An a posteriori KAM theorem for whiskered tori in Hamiltonian partial differential equations with applications to some ill-posed equations

TL;DR

This paper develops an a posteriori KAM theorem for Hamiltonian PDEs with hyperbolic tori, applicable even to ill-posed equations, providing a method to verify true invariant tori from approximate solutions.

Contribution

It introduces a novel a posteriori KAM framework for Hamiltonian PDEs with hyperbolic directions, applicable to ill-posed equations, without relying on near-integrability or transformation theory.

Findings

Constructed small amplitude tori for scalar Boussinesq equation

Extended KAM theory to ill-posed Hamiltonian PDEs

Provided an iterative method for invariant tori without action-angle variables

Abstract

The goal of this paper is to develop a KAM theory for tori with hyperbolic directions, which applies to Hamiltonian partial differential equations, even to some ill-posed ones. The main result has an \emph{a-posteriori} format, i.e., we show that if there is an approximate solution of an invariance equation which also satisfies some non-degeneracy conditions, then there is a true solution nearby. The a-posteriori format also has other automatic consequences (smooth dependence on parameters, bootstrap of regularity, etc.).
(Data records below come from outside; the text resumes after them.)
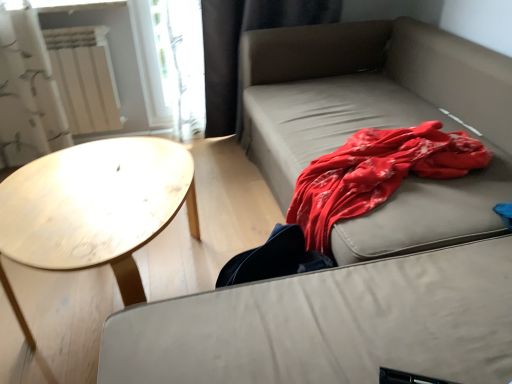
Find the location of a particular element. This screenshot has height=384, width=512. vacant region above light wood/texture coffee table at left (from a real-world perspective) is located at coordinates (97, 188).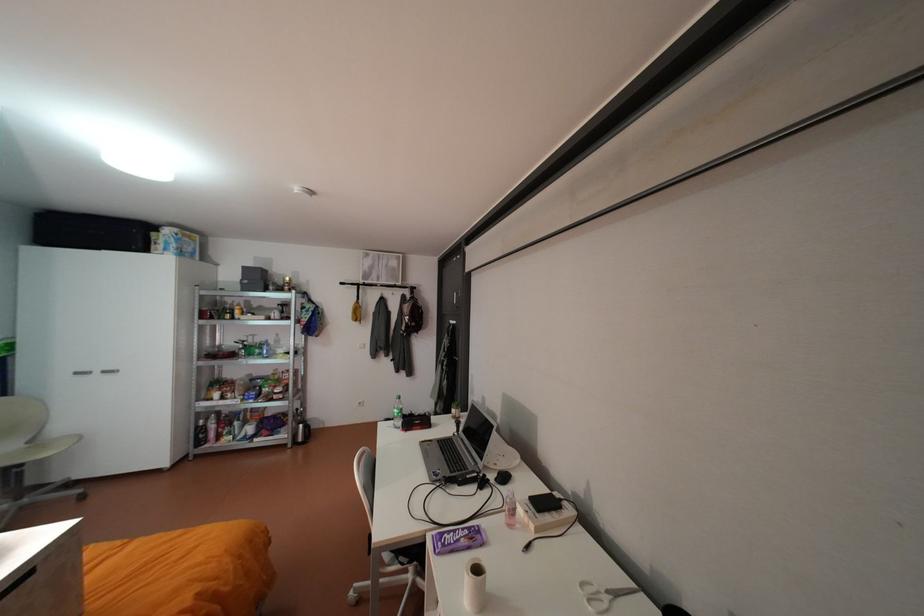
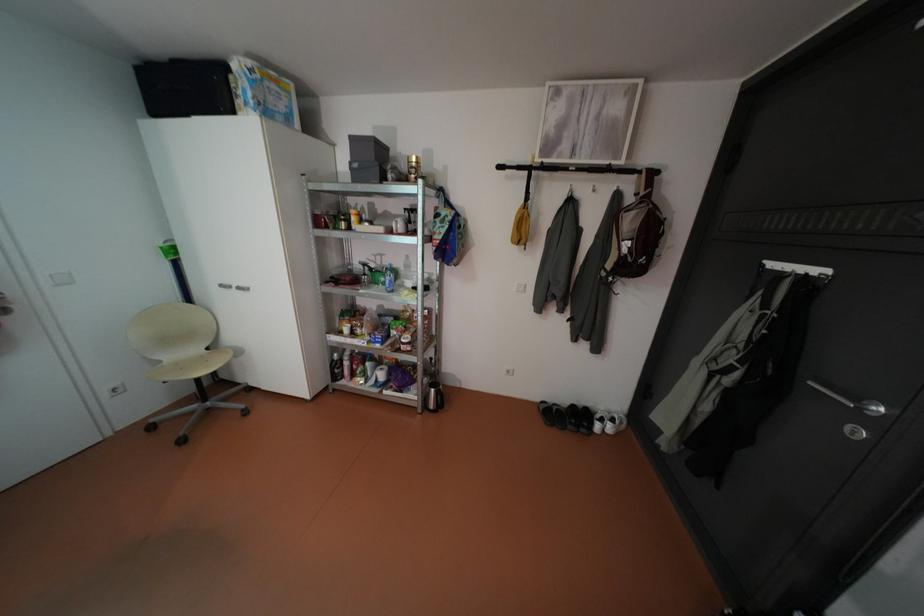
Find the pixel in the second image that matches (x=114, y=371) in the first image.

(248, 286)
The method of proof is based on an iterative method to solve a functional equation for the parameterization of the torus satisfying the invariance equations and for parametrization of directions invariant under the linearizatation. The iterative method does not use transformation theory or action-angle variables. It does not assume that the system is close to integrable. We first develop an abstract theorem. Then, we show how this abstract result applies to some concrete examples, including the scalar Boussinesq equation and the Boussinesq system so that we construct {\sl small amplitude} tori for the equations, which are even in the spatial variable. Note that the equations we use as examples are ill-posed.